- **What you have to do**
A complete answer lists every line of the material where the string "гурту" occurs.

====== Study material ======

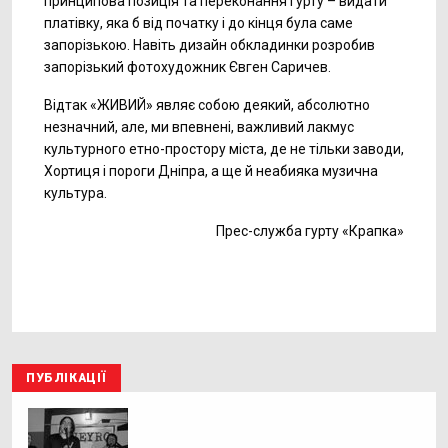
принципова позиція та переконання гурту – видати
платівку, яка б від початку і до кінця була саме
запорізькою. Навіть дизайн обкладинки розробив
запорізький фотохудожник Євген Саричев.
Відтак «ЖИВИЙ» являє собою деякий, абсолютно
незначний, але, ми впевнені, важливий лакмус
культурного етно-простору міста, де не тільки заводи,
Хортиця і пороги Дніпра, а ще й неабияка музична
культура.
Прес-служба гурту «Крапка»
ПУБЛІКАЦІЇ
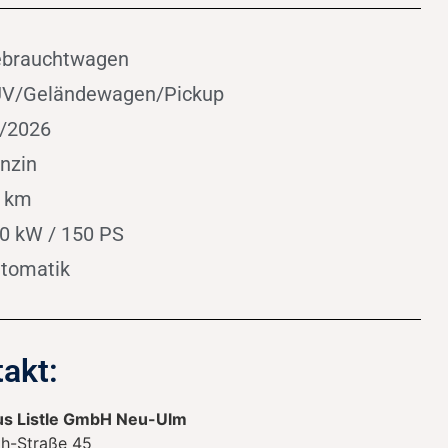
brauchtwagen
V/Geländewagen/Pickup
/2026
nzin
 km
0 kW / 150 PS
tomatik
akt:
s Listle GmbH Neu-Ulm
h-Straße 45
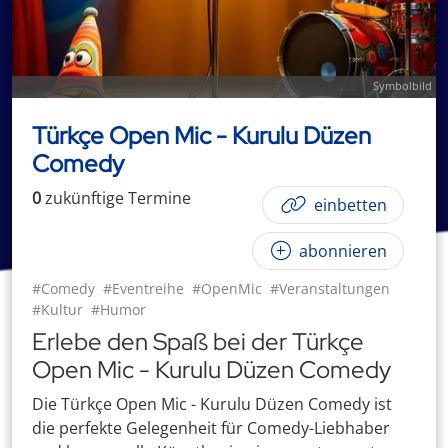
Symbolbild
Türkçe Open Mic - Kurulu Düzen
Comedy
0
zukünftige
Termin
e
einbetten
abonnieren
#Comedy
#Eventreihe
#OpenMic
#Veranstaltungen
#Kultur
#Humor
Erlebe den Spaß bei der Türkçe
Open Mic - Kurulu Düzen Comedy
Die Türkçe Open Mic - Kurulu Düzen Comedy ist
die perfekte Gelegenheit für Comedy-Liebhaber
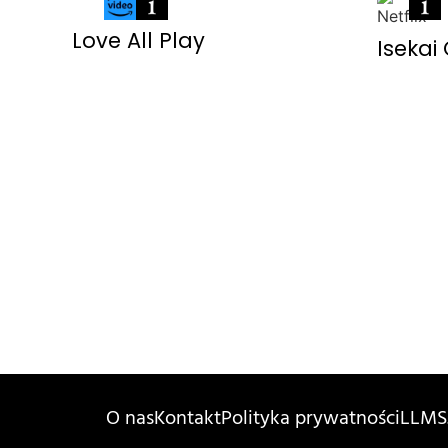
Love All Play
Isekai
O nas
Kontakt
Polityka prywatności
LLMS.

======

- **Result of this task**
принципова позиція та переконання гурту – видати
Прес-служба гурту «Крапка»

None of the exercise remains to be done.